Sunday, February 8, 2009

Everything after 'but'...

I’m proposing a radical shift in the way people deal with other people….especially when delivering bad news or rejection. For whatever reason, people seem to believe if you preface the news with kind words then insert a ‘but’ it makes everything afterwards OK. In response to this misguided belief, I’m proposing that anytime someone uses this technique that we (the recipients) simply state, “Everything after ‘but’…is bullsh*t!”

The insidiousness of the ‘but’ phenomenon is how it’s infiltrated all facets of life. To prove my point, think about the last time someone used ‘but’ and remember how you felt after the statement. I doubt it was very good unless the after statement was “you have to do my hot friend too”. This issue is everywhere and must be stamped out immediately if not sooner.

One place where ‘but’ lives without fear of retribution is the workplace. Think about all the times a co-worker (or other office idiot) has time to help you and has said, “I’d love to help but…” If you’d really love to help then you would! The better statement here would be to say, “I’d love to help you and wish I could. Instead, I want to go back to my desk and waste some time reading blogs”. Although I’d still need help, I’d appreciate the honesty knowing one day I could return the favor when they need my help.

The ‘but’ problem isn’t limited to your co-works as managers seem all too happy to jump on the band wagon.
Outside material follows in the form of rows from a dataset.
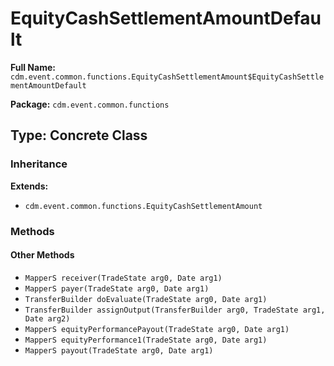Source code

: # EquityCashSettlementAmountDefault

**Full Name:** `cdm.event.common.functions.EquityCashSettlementAmount$EquityCashSettlementAmountDefault`

**Package:** `cdm.event.common.functions`

## Type: Concrete Class

### Inheritance

**Extends:**
- `cdm.event.common.functions.EquityCashSettlementAmount`

### Methods

#### Other Methods

- `MapperS receiver(TradeState arg0, Date arg1)`
- `MapperS payer(TradeState arg0, Date arg1)`
- `TransferBuilder doEvaluate(TradeState arg0, Date arg1)`
- `TransferBuilder assignOutput(TransferBuilder arg0, TradeState arg1, Date arg2)`
- `MapperS equityPerformancePayout(TradeState arg0, Date arg1)`
- `MapperS equityPerformance1(TradeState arg0, Date arg1)`
- `MapperS payout(TradeState arg0, Date arg1)`

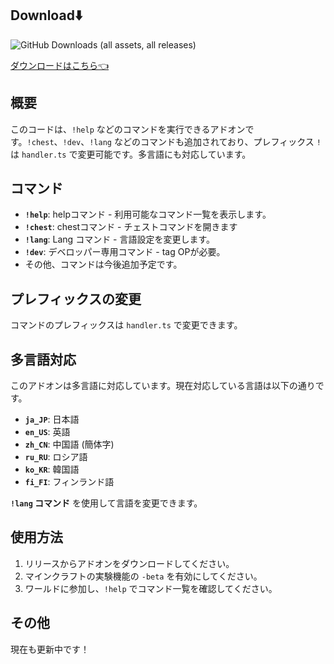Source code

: 
## Download⬇️
![GitHub Downloads (all assets, all releases)](https://img.shields.io/github/downloads/gamelist1990/ChestLockAddon/total?style=flat-square&logo=https%3A%2F%2Fgithub.com%2Fgamelist1990%2FChestLockAddon%2Fblob%2Fmain%2FAllAddon%2Fpack_icon.png%3Fraw%3Dtrue)

[ダウンロードはこちら👈](https://github.com/gamelist1990/ChestLockAddon/releases)



## 概要

このコードは、`!help` などのコマンドを実行できるアドオンです。`!chest`、`!dev`、`!lang` などのコマンドも追加されており、プレフィックス `!` は `handler.ts` で変更可能です。多言語にも対応しています。

## コマンド

* **`!help`**:  helpコマンド - 利用可能なコマンド一覧を表示します。
* **`!chest`**:  chestコマンド - チェストコマンドを開きます
* **`!lang`**:  Lang コマンド - 言語設定を変更します。
* **`!dev`**:  デベロッパー専用コマンド -  tag OPが必要。
* その他、コマンドは今後追加予定です。

## プレフィックスの変更

コマンドのプレフィックスは `handler.ts` で変更できます。

## 多言語対応

このアドオンは多言語に対応しています。現在対応している言語は以下の通りです。

* **`ja_JP`**: 日本語
* **`en_US`**: 英語
* **`zh_CN`**: 中国語 (簡体字)
* **`ru_RU`**: ロシア語
* **`ko_KR`**: 韓国語
* **`fi_FI`**: フィンランド語

**`!lang` コマンド** を使用して言語を変更できます。

## 使用方法

1. リリースからアドオンをダウンロードしてください。
2. マインクラフトの実験機能の `-beta` を有効にしてください。
3. ワールドに参加し、`!help` でコマンド一覧を確認してください。

## その他

現在も更新中です！

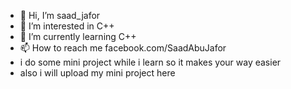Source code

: - 👋 Hi, I’m saad_jafor
- 👀 I’m interested in C++
- 🌱 I’m currently learning C++
- 📫 How to reach me facebook.com/SaadAbuJafor
- i do some mini project while i learn so it makes your way easier 
- also i will upload my mini project here
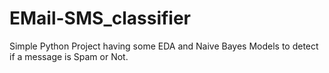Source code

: # EMail-SMS_classifier
Simple Python Project having some EDA and Naive Bayes Models to detect if a message is Spam or Not.
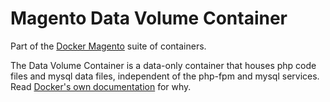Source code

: # Magento Data Volume Container

Part of the [Docker Magento](https://github.com/bredvnet/docker-magento)
suite of containers.

The Data Volume Container is a data-only container that houses php code files
and mysql data files, independent of the php-fpm and mysql services. Read
[Docker's own documentation](https://docs.docker.com/userguide/dockervolumes/)
for why.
In this age of downsizing/layoffs, managers always want to be seen as sensitive to people’s feelings so they say stupid things like “You’ve done a great job and made many contributions but I have to let you go.” Do they really believe anyone is going to feel better knowing their valuable but now disposable? You could reply in anger but why not turn the tables and say, “You’ve been a great manager and your guidance helped me develop a perfect solution to your most critical issue but since I’m being let go then I’m sure you can figure it out.”

Relationships aren’t immune to the phenomenon either as people are less likely to tell the truth out of fears of hurting the other person. Who hasn’t heard this one, “I love you but I’m not in love with you.” What does that even mean? If you don’t love someone anymore just say it and be gone (here’s how to break up in style). Of course, the perfect reply to this type of asinine statement is “I love you too and your sister was right….you really are becoming just like your mother.” I guess it’s true…you only hurt the ones you used to love.

You are now aware of the ‘but’ phenomenon so anytime you hear it, exercise your license to scream at the other person ‘that’s bullsh*t…just get to the point!” For those with culture, manners or a bit of shyness, you can just think this on the inside and smile knowing the person delivering the news is just a clueless tool waiting for their own ‘but’ moment.

Note: I’d like to apologize for the lengthy delay in posting. I’ll make every effort to post more often but life has been hectic so no guarantees. : )

2 comments:

E&D said...
This comment has been removed by the author.
E&D said...

I find that I'm having trouble with butts at work too...both the head and hole variety.